Il reato di “atti persecutori” o, comunemente, di stalking, previsto e punito dall’art. 612 bis c. p., è stato introdotto per la prima volta nel nostro ordinamento con il d. l. n. 11/2009, convertito nella legge n. 38/2009, che lo ha inserito nel Titolo XII del codice penale tra i reati contro la persona.
Al testo originario furono apportate modifiche nel 2013 e successivamente dalla legge n. 69 del 19 luglio 2019, Codice Rosso, la quale è intervenuta specificatamente sul trattamento sanzionatorio ed in generale sulla concessione della sospensione condizionale della pena e sulla procedibilità.
Il reato consiste nel fatto di chi con condotte reiterate minaccia o molesta taluno in modo da cagionare un perdurante stato di ansia o di paura ovvero da ingenerare un fondato timore per l’incolumità propria o di un prossimo congiunto o di persona al medesimo legata da relazione affettiva ovvero da costringere lo stesso ad alterare le proprie abitudini di vita.
Il reato, dunque, può essere integrato in tre diverse situazioni, accomunate da un comportamento iniziale che deve essere di minaccia o molestia reiterata tali da cagionare una delle predette ipotesi.
La reiterazione delle minacce o delle molestie non coincide con un dato puramente quantitativo, pertanto, secondo quanto ritenuto anche dalla giurisprudenza il reato potrà essere integrato anche in presenza di minacce o molestie numericamente limitate purché costituenti atti autonomi, ma abituali, determinanti nella vittima del reato in alternativa o congiuntamente: a) uno stato di ansia o di paura; b) il fondato timore di un pericolo per la propria incolumità o di un prossimo congiunto; c) l’alterazione delle proprie abitudini di vita.
In più occasioni è stato precisato che il danno conseguenza delle minacce o molestie non deve avere carattere biologico, essendo sufficiente una alterazione del normale equilibrio psico-fisico.
L’evento, dunque, non dovrà essere provato dal punto di vista medico legale, ma dovrà dedursi da elementi sintomatici del turbamento psicologico della vittima in base alle sue dichiarazioni o a quelle di eventuali testimoni ovvero ai comportamenti successivi della persona offesa. Ciò tenuto conto anche della astratta idoneità delle molestie e delle minacce perpetrate a realizzare l’evento richiesto per l’integrazione del reato de quo.

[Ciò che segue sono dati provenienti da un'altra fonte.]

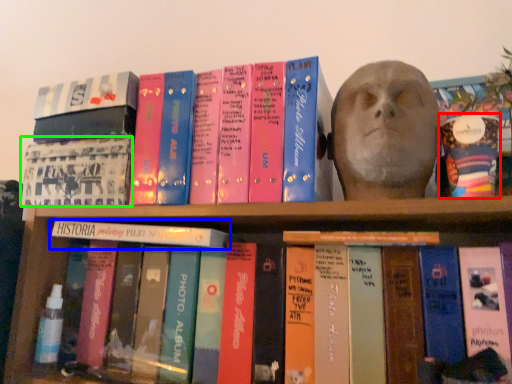
Question: Based on their relative distances, which object is farther from paperback book (highlighted by a red box)? Choose from book (highlighted by a blue box) and book cover (highlighted by a green box).

Choices:
 (A) book
 (B) book cover

Answer: (B)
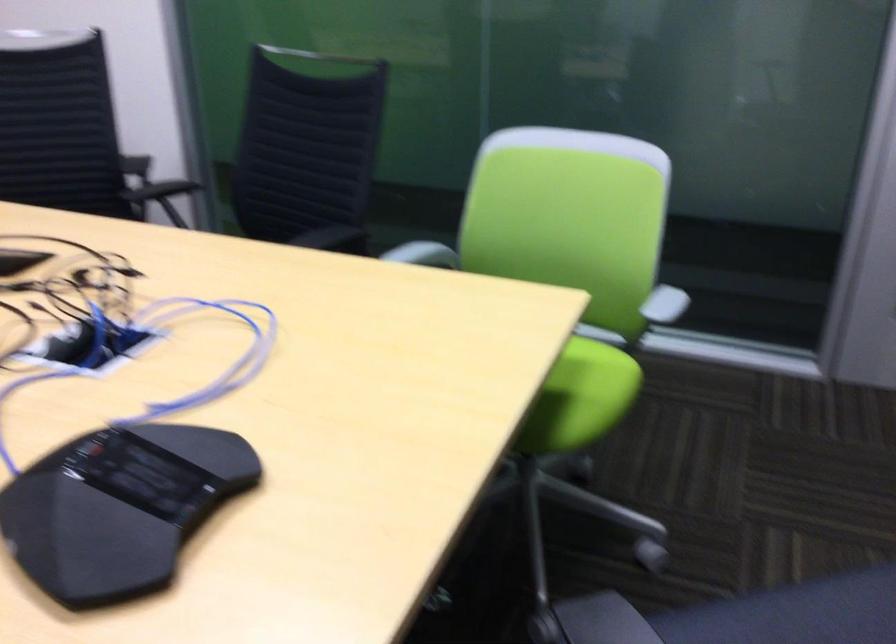
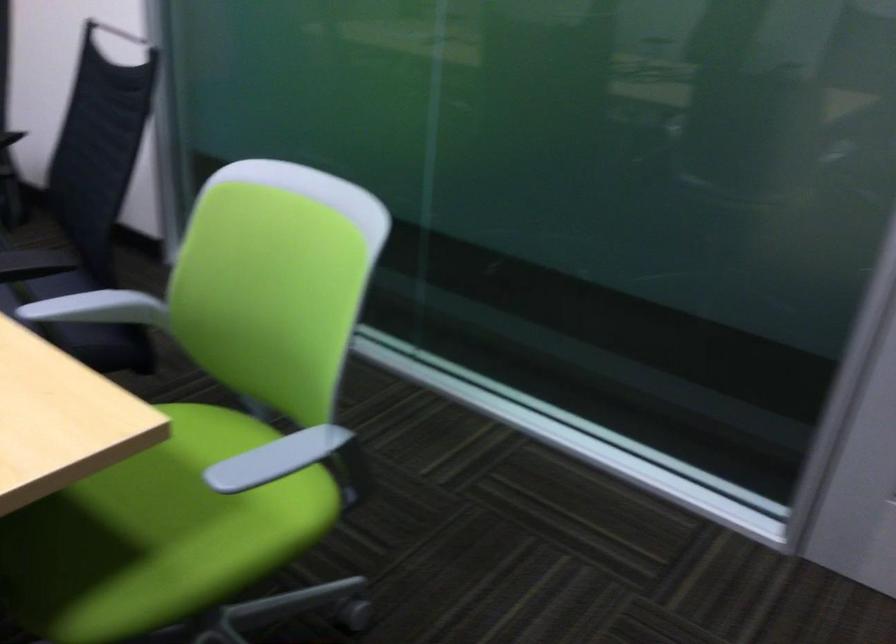
The point at (418, 256) is marked in the first image. Where is the corresponding point in the second image?

(97, 308)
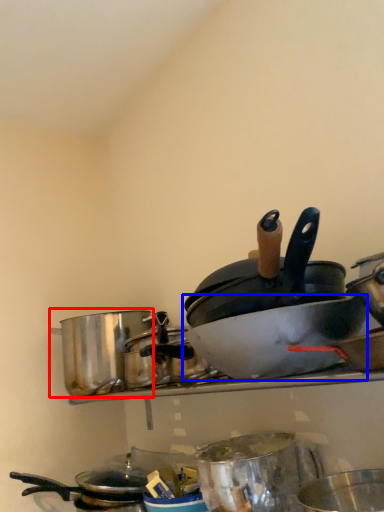
Question: Which of the following is the farthest to the observer, crock pot (highlighted by a red box) or basin (highlighted by a blue box)?

Choices:
 (A) crock pot
 (B) basin

Answer: (A)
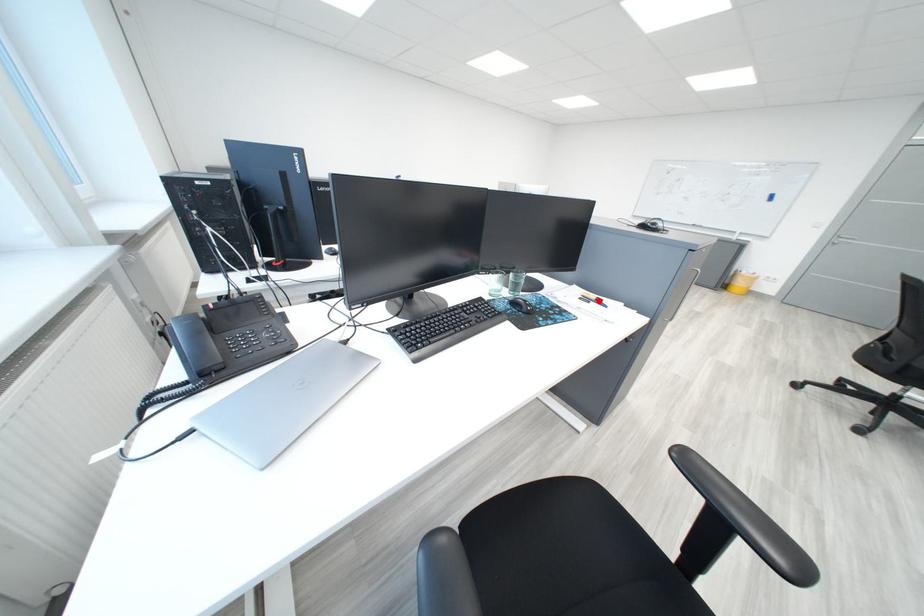
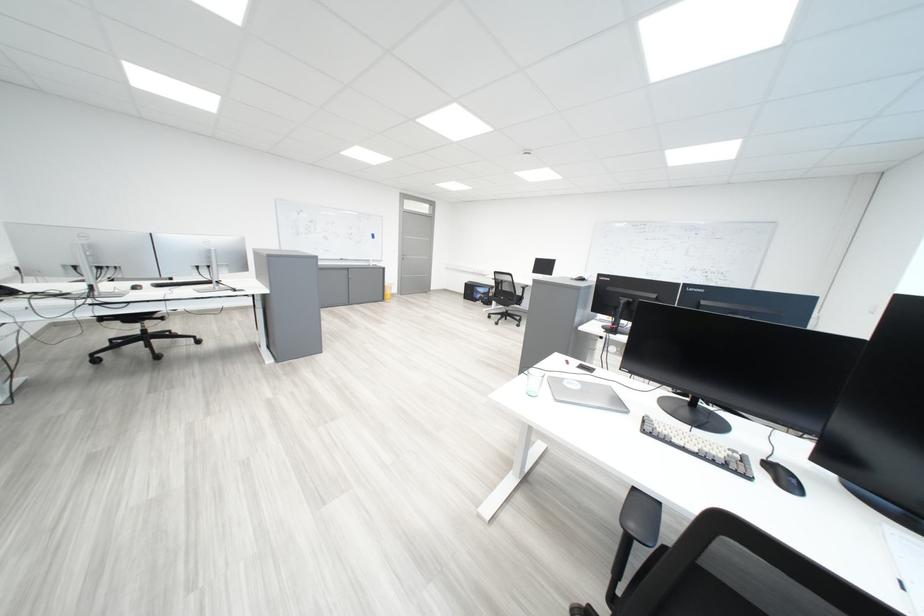
Question: I am providing you with two images of the same scene from different viewpoints. A red point is marked on the first image. Is the red point's position out of view in image 2?

Choices:
 (A) Yes
 (B) No

Answer: (A)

A titolo di esempio, può integrare il reato in esame il comportamento di chi in maniera continuativa e molesta si fa trovare sotto casa di un ex fidanzato/a con la volontà di tentare un non gradito rappacificamento ovvero il fatto di chi per conquistare l’affetto di una persona invia reiteratamente messaggi manifestando le proprie intenzioni, allorché tali condotte abbiano determinato una o più delle conseguenze sopra indicate.
Il reato sarà integrato, secondo l’opinione prevalente della giurisprudenza, anche se il perdurante stato di ansia e di paura non è determinato nel diretto destinatario della condotta, ma indirettamente nei confronti di terzi, ad esempio, i figli.
L’autore del reato su segnalazione della persona offesa che non abbia ancora presentato querela potrà essere raggiunto da “ammonimento” da parte del Questore. In tal caso, qualora venga in seguito depositata denuncia, la perseguibilità sarà comunque d’ufficio, con conseguente impossibilità di remissione. Analogamente se la persona offesa è minore o disabile. Negli altri casi, invece, la procedibilità sarà a querela di parte, ma la remissione, al fine di evitare pressioni sulla persona offesa, potrà essere solo ed esclusivamente processuale ed in ogni caso non potrà essere revocata se il fatto è stato commesso con minacce gravi e reiterate.
Il termine per il deposito della querela è di sei mesi.
La pena per il reato de quo potrà essere determinata dal Giudice da un minimo di un anno ad un massimo di sei anni e sei mesi. Sarà aumentata se il fatto è commesso nei riguardi del coniuge, anche separato o divorziato o di persona legata da una relazione affettiva all’autore. L’aumento potrà essere fino alla metà se la vittima è minore o disabile.